English-Canadian educator (1886–1952)

Christopher Windley Lonsdale (1886 - 1952), was an English-Canadian educator who was the founder and first Headmaster of Shawnigan Lake School, Canada's largest boarding school.

==Life==
He was the son of the Reverend Henry Lonsdale (d. 1926), Vicar of Upperby, who was a clergyman of the Church of England, and his wife, Jane, only daughter of William Windley of Nottingham. Lonsdale was born in the northern English county of Cumberland, since incorporated within Cumbria, and was educated at Westminster School in the London borough of Westminster from May 1899 to July 1902. He attended Durham University but did not obtain a degree. In his time in England, he played for a soccer team.

Lonsdale immigrated to British Columbia from England in 1907. Two years later, having worked at a variety of jobs on the lower mainland of British Columbia and on northern Vancouver Island, he settled in Duncan, in Vancouver Island's Cowichan Valley, where for a time, he operated a dairy business.
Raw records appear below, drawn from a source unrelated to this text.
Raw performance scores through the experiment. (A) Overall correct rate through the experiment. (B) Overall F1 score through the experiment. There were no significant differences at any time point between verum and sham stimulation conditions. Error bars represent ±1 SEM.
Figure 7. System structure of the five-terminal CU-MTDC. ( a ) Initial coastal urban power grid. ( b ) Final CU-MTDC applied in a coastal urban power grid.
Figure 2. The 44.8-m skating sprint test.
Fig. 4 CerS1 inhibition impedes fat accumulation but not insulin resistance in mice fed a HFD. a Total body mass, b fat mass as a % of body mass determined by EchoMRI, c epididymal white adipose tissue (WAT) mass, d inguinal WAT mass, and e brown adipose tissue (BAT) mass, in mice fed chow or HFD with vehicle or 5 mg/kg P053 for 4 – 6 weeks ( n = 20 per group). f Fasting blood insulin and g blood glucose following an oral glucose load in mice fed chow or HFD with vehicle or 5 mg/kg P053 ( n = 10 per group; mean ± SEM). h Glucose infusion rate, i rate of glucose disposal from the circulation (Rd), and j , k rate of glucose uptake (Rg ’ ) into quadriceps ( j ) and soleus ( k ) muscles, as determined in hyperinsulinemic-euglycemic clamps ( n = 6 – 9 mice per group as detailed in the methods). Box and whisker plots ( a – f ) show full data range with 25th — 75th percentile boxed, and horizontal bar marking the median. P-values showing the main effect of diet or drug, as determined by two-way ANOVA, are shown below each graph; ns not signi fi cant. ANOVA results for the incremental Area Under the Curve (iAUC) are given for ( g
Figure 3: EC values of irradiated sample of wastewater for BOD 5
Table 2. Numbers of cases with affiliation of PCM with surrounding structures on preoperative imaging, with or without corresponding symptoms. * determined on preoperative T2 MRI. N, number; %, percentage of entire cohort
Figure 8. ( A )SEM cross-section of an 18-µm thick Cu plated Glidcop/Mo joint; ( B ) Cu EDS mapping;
In 1916, seeing an opportunity in the lack of an English-style boys' preparatory school, he founded Shawnigan Lake School, partially modelling it on Westminster School, his own English public school.

Eventually, an ageing Lonsdale was forced into retirement, which Gossage states was his undoing:
"It was a mutually painful moment and one which Christopher Lonsdale found impossible to accept. He died a broken and disconsolate man two months after."

His role is formally commemorated at Shawnigan annually by Founder's Day, which was traditionally centred on a service in the School's Chapel conducted by the School's Anglican chaplain, with a visiting keynote speaker drawn from the School's alumni in place of a sermon.

He lies buried in the French Creek Cemetery in Parksville, British Columbia.